Your task
Report every line of the items below that contains the string "instrument". Case counts.

Exercise materials
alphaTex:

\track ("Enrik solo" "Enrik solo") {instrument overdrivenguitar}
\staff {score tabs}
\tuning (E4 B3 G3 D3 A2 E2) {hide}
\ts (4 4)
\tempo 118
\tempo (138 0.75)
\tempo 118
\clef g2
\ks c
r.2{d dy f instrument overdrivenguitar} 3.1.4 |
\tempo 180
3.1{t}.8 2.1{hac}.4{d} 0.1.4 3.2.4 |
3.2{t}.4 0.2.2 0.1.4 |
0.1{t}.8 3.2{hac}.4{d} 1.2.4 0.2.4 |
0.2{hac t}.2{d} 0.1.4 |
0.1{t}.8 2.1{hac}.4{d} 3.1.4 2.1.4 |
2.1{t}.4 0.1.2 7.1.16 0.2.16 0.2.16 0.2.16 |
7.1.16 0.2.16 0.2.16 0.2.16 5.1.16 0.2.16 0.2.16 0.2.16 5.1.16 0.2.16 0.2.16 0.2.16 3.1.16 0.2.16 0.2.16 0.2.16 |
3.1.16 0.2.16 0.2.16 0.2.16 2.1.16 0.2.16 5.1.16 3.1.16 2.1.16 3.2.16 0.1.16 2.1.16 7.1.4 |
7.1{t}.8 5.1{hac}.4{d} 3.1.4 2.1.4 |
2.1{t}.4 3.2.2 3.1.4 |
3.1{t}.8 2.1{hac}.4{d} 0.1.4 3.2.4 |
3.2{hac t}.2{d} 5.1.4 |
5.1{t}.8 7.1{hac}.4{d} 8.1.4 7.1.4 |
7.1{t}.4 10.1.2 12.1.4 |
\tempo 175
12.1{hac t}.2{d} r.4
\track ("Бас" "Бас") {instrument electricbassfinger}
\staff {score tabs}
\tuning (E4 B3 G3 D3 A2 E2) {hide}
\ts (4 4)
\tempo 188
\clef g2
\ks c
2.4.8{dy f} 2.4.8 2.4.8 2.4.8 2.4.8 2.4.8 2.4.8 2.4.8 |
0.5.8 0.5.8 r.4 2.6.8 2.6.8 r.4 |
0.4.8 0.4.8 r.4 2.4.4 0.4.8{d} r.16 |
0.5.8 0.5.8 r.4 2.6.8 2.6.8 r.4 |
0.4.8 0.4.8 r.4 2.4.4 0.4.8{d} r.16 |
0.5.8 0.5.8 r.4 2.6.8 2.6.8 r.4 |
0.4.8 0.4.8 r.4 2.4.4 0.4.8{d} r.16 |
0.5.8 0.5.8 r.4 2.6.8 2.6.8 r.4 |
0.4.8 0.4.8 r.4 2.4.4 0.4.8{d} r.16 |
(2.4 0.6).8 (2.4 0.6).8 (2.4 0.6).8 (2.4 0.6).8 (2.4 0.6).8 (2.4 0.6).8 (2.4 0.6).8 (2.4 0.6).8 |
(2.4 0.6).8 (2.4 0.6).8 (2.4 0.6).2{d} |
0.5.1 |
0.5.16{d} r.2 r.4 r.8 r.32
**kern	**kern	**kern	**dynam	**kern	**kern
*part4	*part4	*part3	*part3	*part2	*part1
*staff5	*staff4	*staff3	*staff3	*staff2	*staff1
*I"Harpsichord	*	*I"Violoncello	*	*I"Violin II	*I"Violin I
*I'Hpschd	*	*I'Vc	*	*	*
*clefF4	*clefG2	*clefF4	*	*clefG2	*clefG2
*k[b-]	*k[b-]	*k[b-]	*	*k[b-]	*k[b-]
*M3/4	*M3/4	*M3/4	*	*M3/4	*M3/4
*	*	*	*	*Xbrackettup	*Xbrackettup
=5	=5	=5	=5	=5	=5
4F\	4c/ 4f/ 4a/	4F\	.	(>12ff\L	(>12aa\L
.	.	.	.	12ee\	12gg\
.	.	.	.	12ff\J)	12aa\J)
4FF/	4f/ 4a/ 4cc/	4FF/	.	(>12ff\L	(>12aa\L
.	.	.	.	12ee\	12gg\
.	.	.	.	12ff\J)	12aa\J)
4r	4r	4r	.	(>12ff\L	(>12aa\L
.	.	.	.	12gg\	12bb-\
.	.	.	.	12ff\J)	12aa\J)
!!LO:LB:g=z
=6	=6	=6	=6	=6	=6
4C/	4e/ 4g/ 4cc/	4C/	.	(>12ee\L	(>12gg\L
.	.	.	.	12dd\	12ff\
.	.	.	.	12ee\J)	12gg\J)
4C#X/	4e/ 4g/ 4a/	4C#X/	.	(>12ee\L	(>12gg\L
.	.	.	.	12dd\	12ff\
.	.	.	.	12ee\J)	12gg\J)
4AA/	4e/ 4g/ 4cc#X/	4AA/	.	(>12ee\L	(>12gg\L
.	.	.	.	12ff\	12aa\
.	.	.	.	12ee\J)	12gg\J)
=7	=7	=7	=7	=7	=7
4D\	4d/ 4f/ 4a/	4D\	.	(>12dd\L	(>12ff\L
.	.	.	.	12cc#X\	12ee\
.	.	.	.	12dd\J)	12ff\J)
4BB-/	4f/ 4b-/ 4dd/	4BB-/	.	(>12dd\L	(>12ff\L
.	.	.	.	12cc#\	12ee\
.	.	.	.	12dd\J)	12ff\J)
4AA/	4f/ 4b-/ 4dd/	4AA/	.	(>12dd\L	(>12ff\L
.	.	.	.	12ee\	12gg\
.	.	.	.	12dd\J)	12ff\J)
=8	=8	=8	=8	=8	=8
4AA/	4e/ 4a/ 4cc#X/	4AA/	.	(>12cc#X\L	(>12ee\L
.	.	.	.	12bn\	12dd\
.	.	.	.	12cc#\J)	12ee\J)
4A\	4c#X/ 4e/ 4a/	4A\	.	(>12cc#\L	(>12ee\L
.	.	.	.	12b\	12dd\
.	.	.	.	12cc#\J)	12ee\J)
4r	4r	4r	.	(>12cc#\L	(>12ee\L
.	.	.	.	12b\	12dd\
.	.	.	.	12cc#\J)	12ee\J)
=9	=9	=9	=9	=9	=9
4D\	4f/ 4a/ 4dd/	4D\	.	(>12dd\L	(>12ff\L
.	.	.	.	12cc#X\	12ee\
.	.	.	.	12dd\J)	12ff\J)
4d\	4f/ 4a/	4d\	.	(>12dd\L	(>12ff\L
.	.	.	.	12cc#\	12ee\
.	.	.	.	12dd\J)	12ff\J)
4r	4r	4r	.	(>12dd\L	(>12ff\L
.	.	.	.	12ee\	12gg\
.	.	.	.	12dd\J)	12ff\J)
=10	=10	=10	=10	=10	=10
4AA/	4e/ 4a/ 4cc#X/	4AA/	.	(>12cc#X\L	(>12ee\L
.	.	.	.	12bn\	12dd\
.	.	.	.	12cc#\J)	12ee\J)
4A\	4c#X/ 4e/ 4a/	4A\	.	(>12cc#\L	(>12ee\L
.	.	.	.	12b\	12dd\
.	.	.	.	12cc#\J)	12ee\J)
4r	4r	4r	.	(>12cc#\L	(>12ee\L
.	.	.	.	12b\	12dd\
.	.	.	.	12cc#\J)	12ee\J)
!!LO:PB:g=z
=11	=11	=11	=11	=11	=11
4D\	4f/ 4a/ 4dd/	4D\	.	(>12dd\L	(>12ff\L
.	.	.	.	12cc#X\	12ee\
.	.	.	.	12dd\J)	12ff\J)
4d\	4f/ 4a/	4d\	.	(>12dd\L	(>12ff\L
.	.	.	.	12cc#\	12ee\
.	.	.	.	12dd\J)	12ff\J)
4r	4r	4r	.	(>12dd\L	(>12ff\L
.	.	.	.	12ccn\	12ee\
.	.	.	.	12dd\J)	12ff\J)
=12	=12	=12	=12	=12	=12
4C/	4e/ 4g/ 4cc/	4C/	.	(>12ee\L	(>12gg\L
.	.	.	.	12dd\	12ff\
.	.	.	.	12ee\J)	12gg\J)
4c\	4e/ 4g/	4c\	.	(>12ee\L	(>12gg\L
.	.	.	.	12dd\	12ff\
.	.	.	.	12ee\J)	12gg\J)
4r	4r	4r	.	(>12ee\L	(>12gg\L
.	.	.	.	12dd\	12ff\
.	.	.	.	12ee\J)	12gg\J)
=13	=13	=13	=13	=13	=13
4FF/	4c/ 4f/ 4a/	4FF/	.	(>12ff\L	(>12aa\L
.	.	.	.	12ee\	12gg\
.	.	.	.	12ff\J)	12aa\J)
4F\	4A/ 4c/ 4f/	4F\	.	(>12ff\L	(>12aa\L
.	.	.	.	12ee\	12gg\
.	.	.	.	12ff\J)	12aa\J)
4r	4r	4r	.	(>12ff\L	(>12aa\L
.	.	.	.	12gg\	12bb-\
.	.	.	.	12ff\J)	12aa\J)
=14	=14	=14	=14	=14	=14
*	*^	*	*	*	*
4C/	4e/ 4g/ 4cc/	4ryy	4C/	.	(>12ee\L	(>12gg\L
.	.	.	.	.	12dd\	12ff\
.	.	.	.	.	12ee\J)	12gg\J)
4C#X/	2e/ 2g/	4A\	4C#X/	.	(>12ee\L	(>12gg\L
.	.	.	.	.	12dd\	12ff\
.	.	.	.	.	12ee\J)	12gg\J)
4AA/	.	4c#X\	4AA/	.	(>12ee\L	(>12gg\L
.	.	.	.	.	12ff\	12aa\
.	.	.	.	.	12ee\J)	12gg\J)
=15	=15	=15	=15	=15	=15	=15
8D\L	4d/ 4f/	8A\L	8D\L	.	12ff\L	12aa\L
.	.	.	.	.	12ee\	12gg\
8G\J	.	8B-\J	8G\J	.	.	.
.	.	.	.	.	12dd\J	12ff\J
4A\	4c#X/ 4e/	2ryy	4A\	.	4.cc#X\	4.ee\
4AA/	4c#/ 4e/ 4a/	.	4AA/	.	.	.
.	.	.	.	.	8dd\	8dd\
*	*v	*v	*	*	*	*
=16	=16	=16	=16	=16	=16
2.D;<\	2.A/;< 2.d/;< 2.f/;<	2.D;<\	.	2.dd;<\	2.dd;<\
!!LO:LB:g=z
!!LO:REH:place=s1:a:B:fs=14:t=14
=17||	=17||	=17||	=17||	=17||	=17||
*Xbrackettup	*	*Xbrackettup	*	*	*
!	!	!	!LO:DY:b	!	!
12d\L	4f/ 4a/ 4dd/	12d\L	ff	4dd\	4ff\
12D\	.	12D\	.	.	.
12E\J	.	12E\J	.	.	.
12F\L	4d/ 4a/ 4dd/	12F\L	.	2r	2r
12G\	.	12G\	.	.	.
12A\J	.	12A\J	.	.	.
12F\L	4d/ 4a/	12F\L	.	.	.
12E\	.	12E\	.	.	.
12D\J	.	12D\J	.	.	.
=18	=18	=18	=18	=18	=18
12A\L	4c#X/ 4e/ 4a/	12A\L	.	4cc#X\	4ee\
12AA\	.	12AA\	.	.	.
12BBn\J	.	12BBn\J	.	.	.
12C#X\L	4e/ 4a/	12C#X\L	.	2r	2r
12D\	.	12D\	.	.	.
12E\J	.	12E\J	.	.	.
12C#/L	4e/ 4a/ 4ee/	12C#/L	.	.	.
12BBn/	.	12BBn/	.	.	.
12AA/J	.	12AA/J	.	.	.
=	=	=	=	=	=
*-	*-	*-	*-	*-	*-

Full output
\track ("Enrik solo" "Enrik solo") {instrument overdrivenguitar}
r.2{d dy f instrument overdrivenguitar} 3.1.4 |
\track ("Бас" "Бас") {instrument electricbassfinger}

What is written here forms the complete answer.